I’ve spent a lot of my time creating new crosswalks, so I’ve built up a few strategies for now to develop them. A lot of these are built on using data cleaning strategies in R in order to generate a column in R with information that matches across the two data sets. And you’d probably have to build that for yourself. You’d need to find some website with that information (thank gosh for Wikipedia), copy the information, paste it into a csv file, save the file, load it into R, and then get to work on merging.
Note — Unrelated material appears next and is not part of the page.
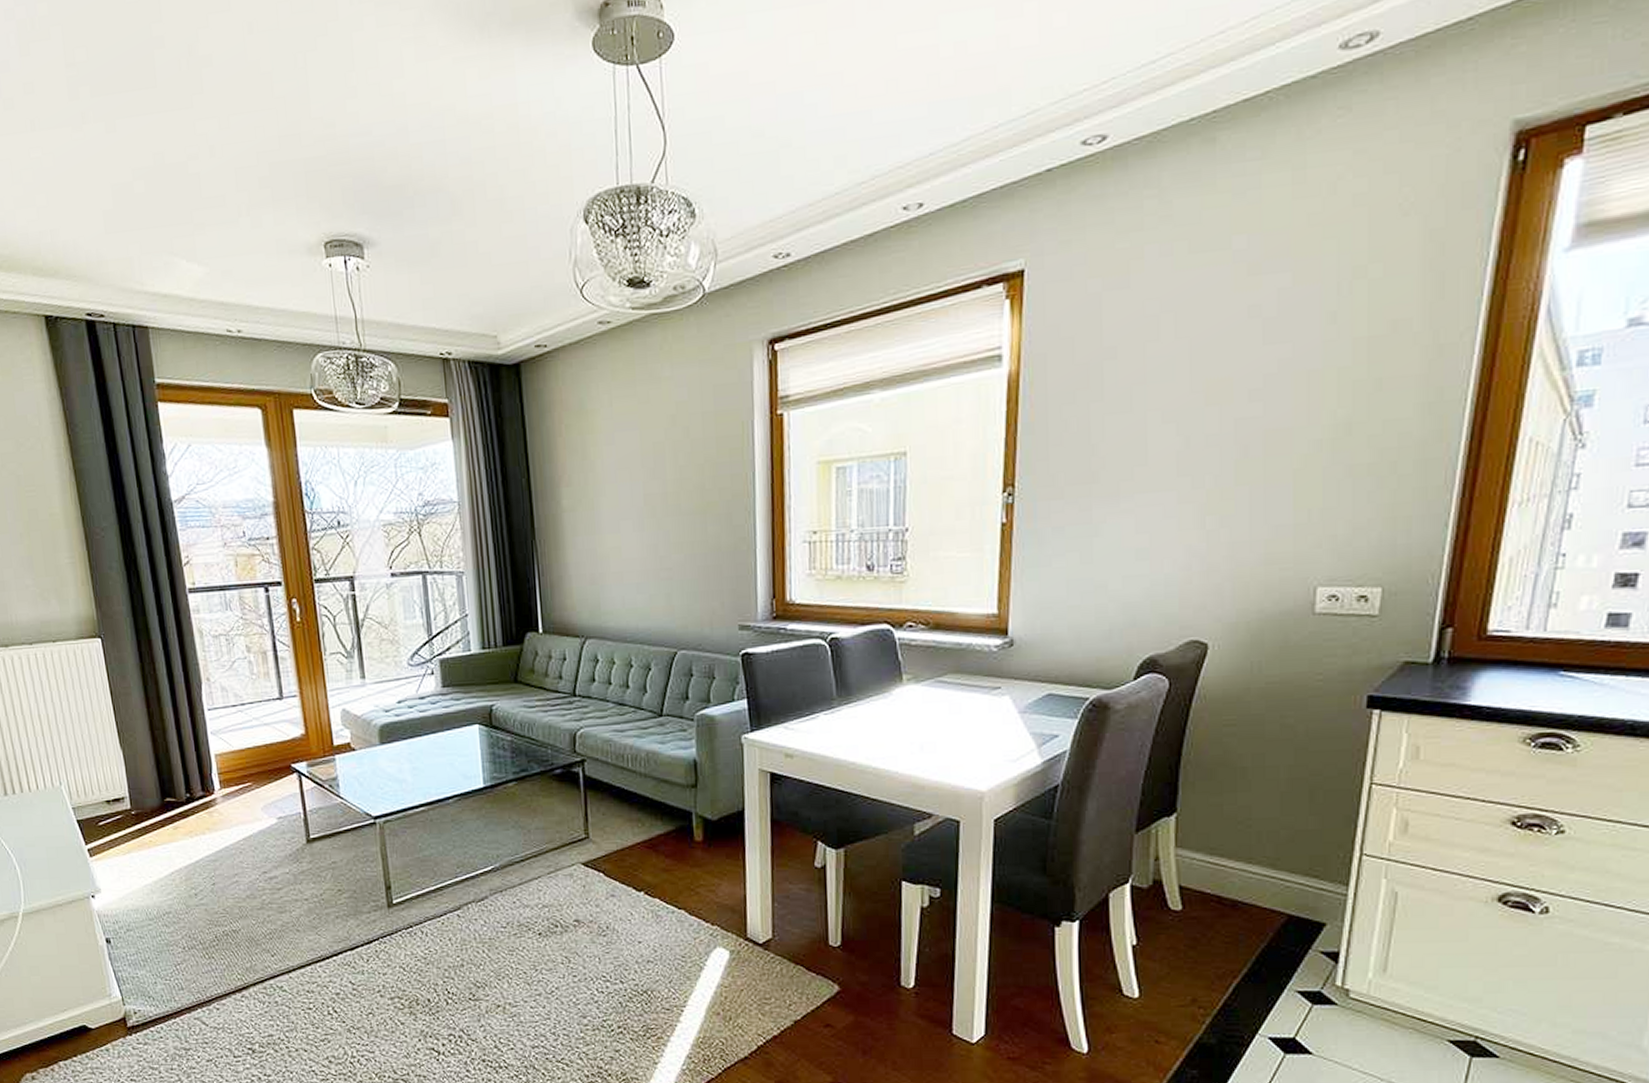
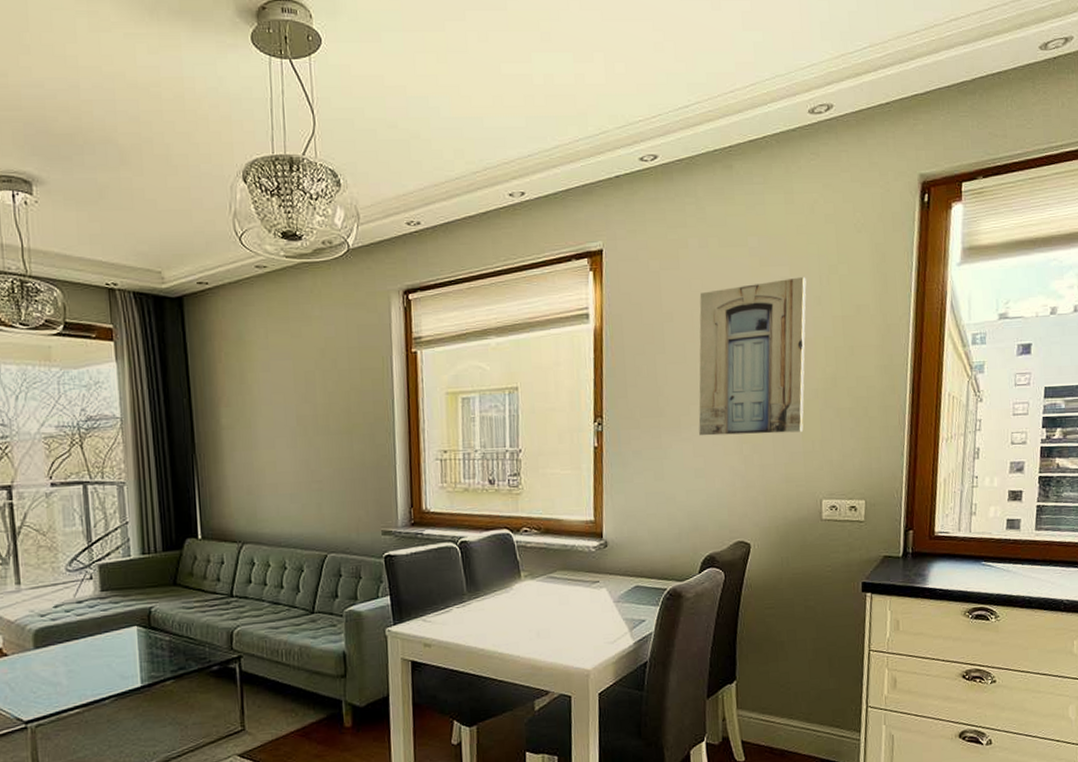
wall art: none [1145,286,1316,507] -> present [698,277,807,436]

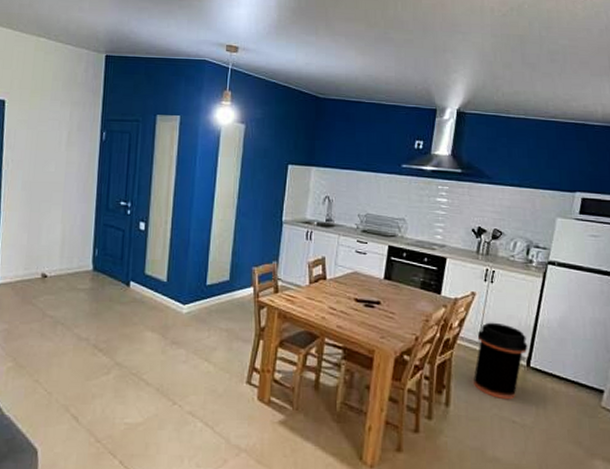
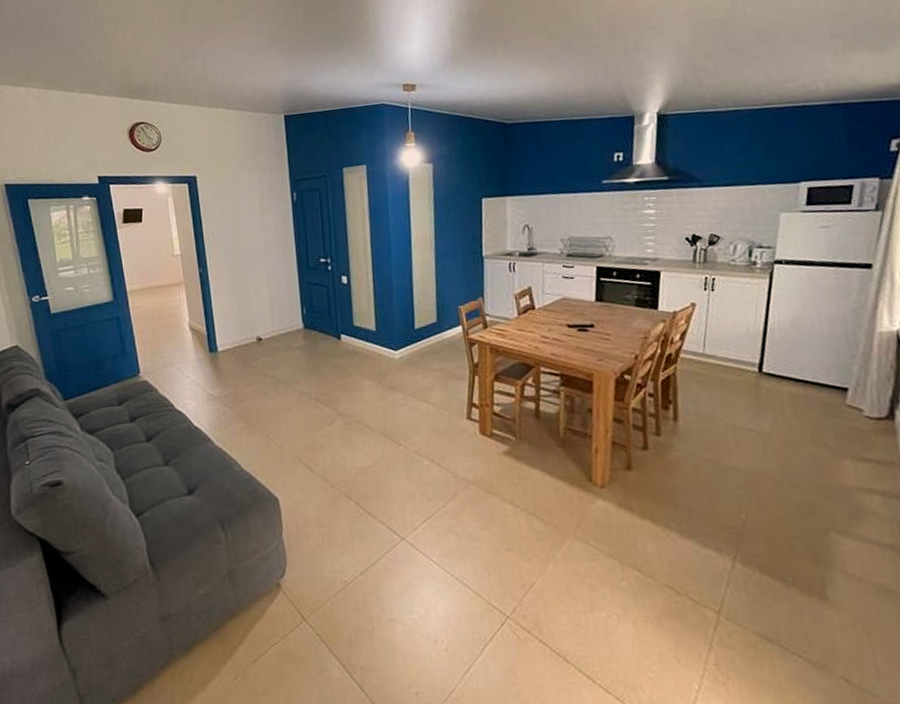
trash can: present [472,322,528,400] -> none [700,331,759,409]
So it’s not fun, but its necessary. Like I said, it takes some elbow grease.
6.5 What can go wrong
It’s good to save your file under a new name anytime you merge, because you’ll make mistakes, and you don’t want to overwrite your existing data.
What can go wrong? As I’ve said before, R is a stickler for spelling, but it won’t let your merge command process if it doesn’t find the variables you indicate in the command. So if you say to use Id instead of ID, it just wont process. That’s what it’s telling you if it says . It’s saying you either misspelled your column or that column isn’t in the data.
Alternatively, you might think you have common values in two columns, but if you don’t nothing will merge. What if we’d used STATEFIP and State from the CPS and USArrests data?
## [1] 0
No values matched for the two columns. We need to go back and check out the variables we’re trying to use, and figure out a way to get them merged. All the merging is happening out of sight, and you don’t want to lose data unnecessarily. Always keep an eye on the data going in and going out when merging.